Qualys Inc. , a security vendor that has been tracking attacks on the Microsoft suite, has seen a threefold increase in instances of attacks on those applications in the last year, according to Amol Sarwate, manager of Qualys's Vulnerability Management Lab. "About 20 percent of those attacks were zero-day," he says.
Many of the zero-day attacks on Windows applications are initiated in China, according to Sachs. The country's lax position on intellectual property rights makes it relatively easy for attackers to get access to Microsoft source code, and there are few law enforcement agencies investigating such attacks on other countries, he observes.
Attacks on U.S. military and government sites are also on the rise, according to the SANS Institute report. A U.S. Air Force general recently conceded that "petabytes" of its data had been stolen by foreign governments, and that the Department of Commerce recently announced plans to replace hundreds of computers because of security vulnerabilities, according to Alan Paller, director of research for the Institute.
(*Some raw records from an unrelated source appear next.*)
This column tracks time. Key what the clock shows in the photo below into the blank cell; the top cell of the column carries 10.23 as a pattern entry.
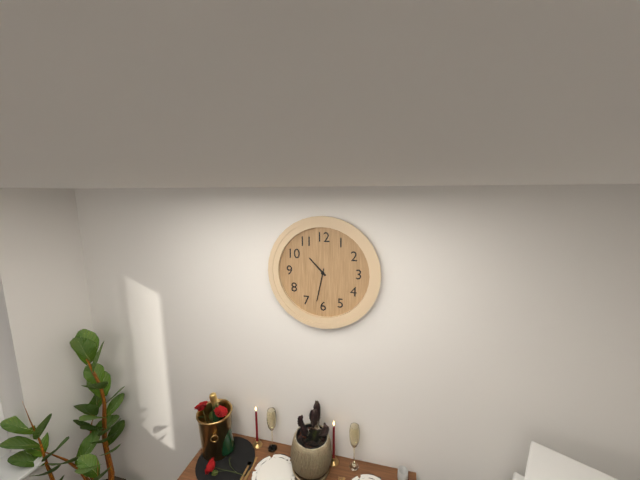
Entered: 10.32
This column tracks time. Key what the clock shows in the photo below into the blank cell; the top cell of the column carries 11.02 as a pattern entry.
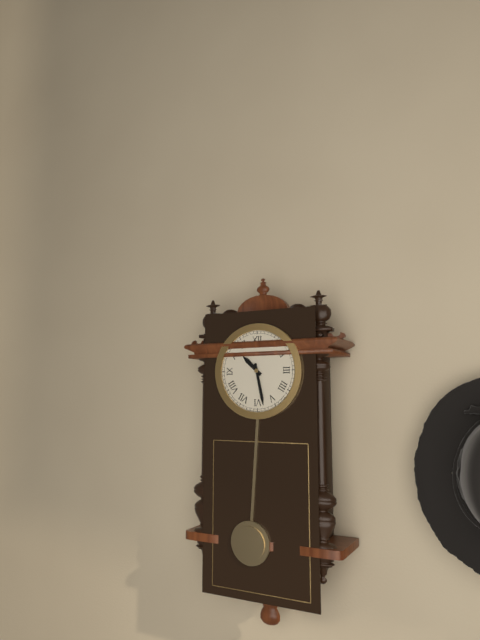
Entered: 10.28
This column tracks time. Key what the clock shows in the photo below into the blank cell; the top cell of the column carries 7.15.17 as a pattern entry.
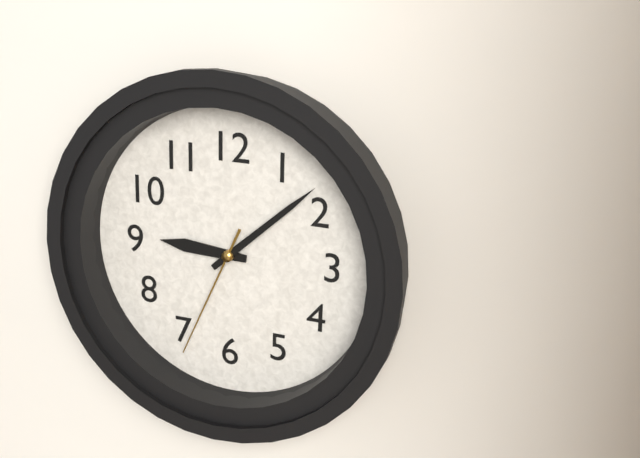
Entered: 9.08.34
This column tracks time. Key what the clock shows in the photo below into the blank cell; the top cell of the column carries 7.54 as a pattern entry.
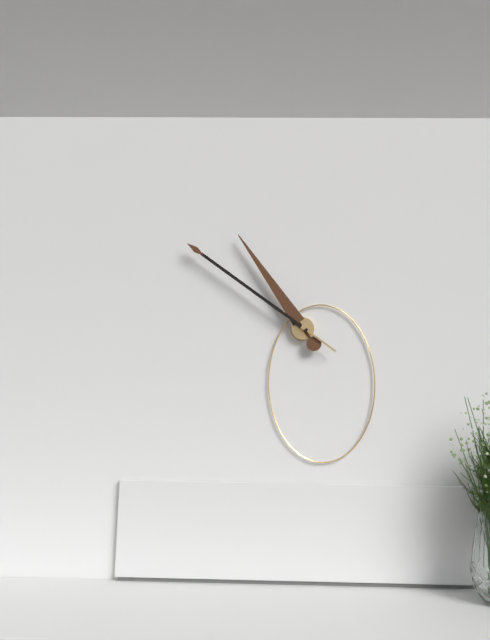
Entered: 10.51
Voice over IP technology has also become a popular target for attackers, the SANS experts say. "The FBI reports that many VOIP systems are being compromised so that criminals can sell minutes and leave the bill with the victim," Dhamankar says. Federal authorities broke up such a scam in June. (See Two Charged in VOIP Hacking Scandal.)
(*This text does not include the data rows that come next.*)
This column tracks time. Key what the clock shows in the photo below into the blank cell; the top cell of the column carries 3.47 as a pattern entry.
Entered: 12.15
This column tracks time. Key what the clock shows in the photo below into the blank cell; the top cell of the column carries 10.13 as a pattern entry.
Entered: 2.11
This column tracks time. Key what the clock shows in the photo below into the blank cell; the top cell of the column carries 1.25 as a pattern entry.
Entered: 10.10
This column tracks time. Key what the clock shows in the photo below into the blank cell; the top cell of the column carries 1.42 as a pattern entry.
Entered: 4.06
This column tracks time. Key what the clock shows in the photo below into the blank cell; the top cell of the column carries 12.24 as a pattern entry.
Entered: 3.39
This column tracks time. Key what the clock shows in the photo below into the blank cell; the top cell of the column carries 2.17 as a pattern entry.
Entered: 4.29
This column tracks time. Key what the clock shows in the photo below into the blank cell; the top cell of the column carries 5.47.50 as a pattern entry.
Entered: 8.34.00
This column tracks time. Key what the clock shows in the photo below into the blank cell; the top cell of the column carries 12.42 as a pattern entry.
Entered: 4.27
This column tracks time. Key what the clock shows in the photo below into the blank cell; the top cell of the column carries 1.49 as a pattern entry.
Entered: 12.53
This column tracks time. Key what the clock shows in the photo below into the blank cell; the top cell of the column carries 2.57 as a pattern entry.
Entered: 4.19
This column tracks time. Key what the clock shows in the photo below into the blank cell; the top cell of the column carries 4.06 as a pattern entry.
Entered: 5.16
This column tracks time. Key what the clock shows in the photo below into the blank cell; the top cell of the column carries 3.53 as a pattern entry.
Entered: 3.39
Dhamankar also expressed concern that attackers might use VOIP servers to inject bad messages into the public switched telephone network. "We haven't seen it happen yet, but with the interconnection of VOIP servers and traditional SS7 systems, it's possible," he says.
Another popular attacker target is the Web application, says Johannes Ulrich, CTO of the SANS Internet Storm Center. "Web applications have become an Achilles heel for a lot of enterprises," he says. "In many cases, the business is forced to keep its interfaces open, which leaves it exposed to attacks."
Attackers are targeting Web applications not only to steal data, but to use highly-trafficked Websites to launch other types of browser attacks, Ulrich observes. Other experts have pointed out that most enterprises still have a lot of work to do on Web application security. (See The Web App Security Gap.)